ESERCIZIO ASSEGNATO 1:
Rispondi a queste domande sul testo relativo al dottorato per sport:
(a) Quanti anni di università vengono indicati nel testo?
(b) Che cosa stava facendo chi scrive nel momento in cui ha pensato di aver preso il dottorato per sport?
(c) A quale corso di laurea voleva iscriversi chi scrive ai tempi della triennale?
ESERCIZIO ASSEGNATO 2: Riproduci senza modifiche il brano del testo sul dottorato per sport da "Dottorato di ricerca per" a "quindi, questo titolo?".

TESTO RIPORTATO:
= = = = =

Dottorato di ricerca per sport

 Mi sono resa conto che sono molto più brava nei miei compiti secondari in azienda, rispetto alle competenze tecnico-scientifiche che ho. In pratica, sono molto più competente (e mi piace di più) fare il lavoro per cui non ho studiato.
E così, lavandomi le mani poco fa, mi sono resa conto che forse un dottorato di ricerca io me solo sono presa unicamente per sport. Uno sport un po' estremo, forse.
Cosa significa, quindi, questo titolo?
Che ho devoluto anni di sacrificio e cervello a qualcosa che non mi soddisfa appieno. Ma questo è il dark side. Credo, soprattutto, che questi 10 anni passati in università mi abbiano regalato l'opportunità di elevarmi culturalmente, di imparare un metodo, di imparare incondizionatamente, mi hanno insegnato l'amore per la scienza, per il perchè e mi hanno insegnato la fiducia nei dati, nell'analisi, nell'evidenza scientifica. Rettifico; non mi è stato regalato nulla. Ciascuna di queste cose in elenco, me le sono conquistate. Con anni di studio, rotture di palle, relazioni difficili con i professori, relazioni difficili con alcune formule, che non ho mai imparato. Anni in cui mi sono liberata, in cui sono cresciuta.
Fare il dottorato mi ha solo dato il colpo di grazia, un dottorato per sport, perchè forse il dottorato stesso mi ha fatto capire che correre la maratona della vita ha più senso se lo si fa con i giusti mezzi, e con il giusto mood. E quindi mi ritrovo qui a pensare a che cosa stradiamine voglio dalla vita, ancora una volta.
Non l'ho mai saputo, ma sono sempre partita dal perchè.
Non ho voglia di linkarvi cose, ma sul mio canale youtube c'è anche un lungo video sul perchè ho scelto di fare un dottorato. Non ho mai avuto il coraggio di riguardarlo dall'inizio alla fine.

E va bene dai, ve lo appiccico qui:


Fatto sta che adesso, dopo mille peripezie, e alla fine del percorso, sento di non sapere più niente, e la dannata sindrome dell'impostore mi porta a chiedermi se non sia tutto un gigantesco colpo di culo. Insomma, io ero quella che alla triennale sosteneva di voler finire in fretta per iscriversi al corso di laurea in Filosofia. Ero quella che prendeva gli appunti per inerzia, che non capiva niente, ma che testarda e inarrestabile si sedeva in prima fila a scrivere e scrivere pagine di quaderni che ora sono lacerati da quanto sono stati studiati. Quel poco che so, ho sudato tanto per impararlo.

= = = = =

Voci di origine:

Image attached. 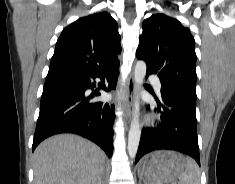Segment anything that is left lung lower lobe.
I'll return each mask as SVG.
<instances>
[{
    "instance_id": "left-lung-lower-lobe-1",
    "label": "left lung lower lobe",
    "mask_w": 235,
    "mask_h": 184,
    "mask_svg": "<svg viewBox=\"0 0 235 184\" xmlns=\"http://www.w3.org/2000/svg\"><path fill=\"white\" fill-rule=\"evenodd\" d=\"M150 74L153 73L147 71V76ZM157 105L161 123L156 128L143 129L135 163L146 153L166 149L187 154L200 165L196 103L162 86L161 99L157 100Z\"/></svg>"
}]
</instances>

= = = = =

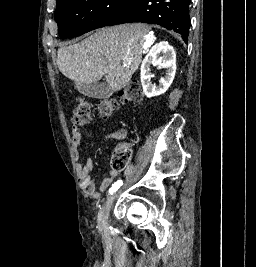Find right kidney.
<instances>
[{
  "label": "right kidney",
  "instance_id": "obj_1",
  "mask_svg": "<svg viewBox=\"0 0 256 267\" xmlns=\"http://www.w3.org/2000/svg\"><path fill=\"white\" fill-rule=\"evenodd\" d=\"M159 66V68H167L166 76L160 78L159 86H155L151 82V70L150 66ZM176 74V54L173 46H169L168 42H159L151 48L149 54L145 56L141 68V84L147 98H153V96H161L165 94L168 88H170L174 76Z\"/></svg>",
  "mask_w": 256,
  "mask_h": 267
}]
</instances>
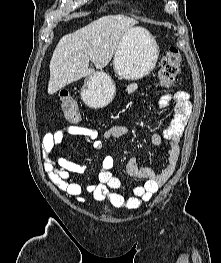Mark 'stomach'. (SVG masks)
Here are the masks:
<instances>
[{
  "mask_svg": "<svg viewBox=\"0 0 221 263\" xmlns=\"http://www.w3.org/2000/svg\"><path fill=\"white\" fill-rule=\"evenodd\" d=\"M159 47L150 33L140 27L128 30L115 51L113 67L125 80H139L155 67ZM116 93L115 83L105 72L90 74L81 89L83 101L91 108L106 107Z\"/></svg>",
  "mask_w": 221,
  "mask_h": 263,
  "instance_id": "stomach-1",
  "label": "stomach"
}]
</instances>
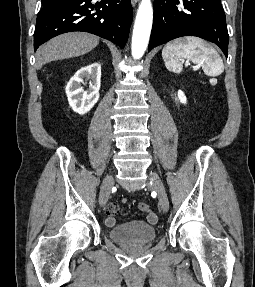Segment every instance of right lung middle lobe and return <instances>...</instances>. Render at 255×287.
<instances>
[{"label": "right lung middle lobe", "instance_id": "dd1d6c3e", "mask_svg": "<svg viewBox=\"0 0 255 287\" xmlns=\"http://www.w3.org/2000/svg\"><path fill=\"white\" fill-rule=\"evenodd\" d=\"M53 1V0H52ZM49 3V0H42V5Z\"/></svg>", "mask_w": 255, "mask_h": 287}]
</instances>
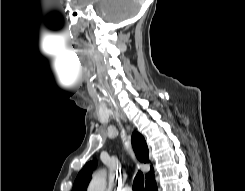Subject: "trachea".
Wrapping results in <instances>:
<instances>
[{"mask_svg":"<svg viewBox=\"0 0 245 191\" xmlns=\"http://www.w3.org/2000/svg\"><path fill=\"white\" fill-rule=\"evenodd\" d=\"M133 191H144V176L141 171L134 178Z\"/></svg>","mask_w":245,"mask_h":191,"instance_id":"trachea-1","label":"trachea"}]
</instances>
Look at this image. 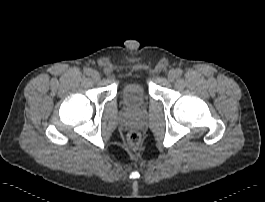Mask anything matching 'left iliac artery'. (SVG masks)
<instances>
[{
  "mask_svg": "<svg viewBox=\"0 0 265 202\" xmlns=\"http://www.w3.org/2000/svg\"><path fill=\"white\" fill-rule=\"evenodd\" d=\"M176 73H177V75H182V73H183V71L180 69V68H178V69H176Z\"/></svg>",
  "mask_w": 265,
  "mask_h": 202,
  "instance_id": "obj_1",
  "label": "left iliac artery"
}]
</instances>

= = = = =

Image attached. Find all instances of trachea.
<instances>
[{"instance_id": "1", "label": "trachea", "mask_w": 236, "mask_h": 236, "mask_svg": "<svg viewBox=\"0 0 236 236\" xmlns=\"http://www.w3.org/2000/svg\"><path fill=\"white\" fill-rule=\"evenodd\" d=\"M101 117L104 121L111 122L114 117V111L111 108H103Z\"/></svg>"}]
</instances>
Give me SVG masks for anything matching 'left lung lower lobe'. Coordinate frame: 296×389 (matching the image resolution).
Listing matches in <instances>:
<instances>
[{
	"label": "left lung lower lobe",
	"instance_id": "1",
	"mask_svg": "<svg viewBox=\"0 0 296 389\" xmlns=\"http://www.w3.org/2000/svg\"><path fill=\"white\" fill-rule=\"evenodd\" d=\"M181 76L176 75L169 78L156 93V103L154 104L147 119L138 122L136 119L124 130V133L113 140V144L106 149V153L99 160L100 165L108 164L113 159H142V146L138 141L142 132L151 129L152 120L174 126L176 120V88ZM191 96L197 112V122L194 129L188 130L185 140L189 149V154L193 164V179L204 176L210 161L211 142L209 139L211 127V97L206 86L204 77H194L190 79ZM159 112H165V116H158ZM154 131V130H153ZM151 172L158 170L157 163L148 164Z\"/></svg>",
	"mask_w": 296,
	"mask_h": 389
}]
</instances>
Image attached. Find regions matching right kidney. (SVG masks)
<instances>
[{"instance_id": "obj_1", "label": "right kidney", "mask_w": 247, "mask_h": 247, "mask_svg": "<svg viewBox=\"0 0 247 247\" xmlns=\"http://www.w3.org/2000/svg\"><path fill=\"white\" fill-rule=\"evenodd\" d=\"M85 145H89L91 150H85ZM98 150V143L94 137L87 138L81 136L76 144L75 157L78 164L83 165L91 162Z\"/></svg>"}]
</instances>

= = = = =

RISPOSTA COMPLETA 1:
(a) 10 anni.
(b) Si stava lavando le mani.
(c) Al corso di laurea in Filosofia.

RISPOSTA COMPLETA 2:
Dottorato di ricerca per sport

 Mi sono resa conto che sono molto più brava nei miei compiti secondari in azienda, rispetto alle competenze tecnico-scientifiche che ho. In pratica, sono molto più competente (e mi piace di più) fare il lavoro per cui non ho studiato.
E così, lavandomi le mani poco fa, mi sono resa conto che forse un dottorato di ricerca io me solo sono presa unicamente per sport. Uno sport un po' estremo, forse.
Cosa significa, quindi, questo titolo?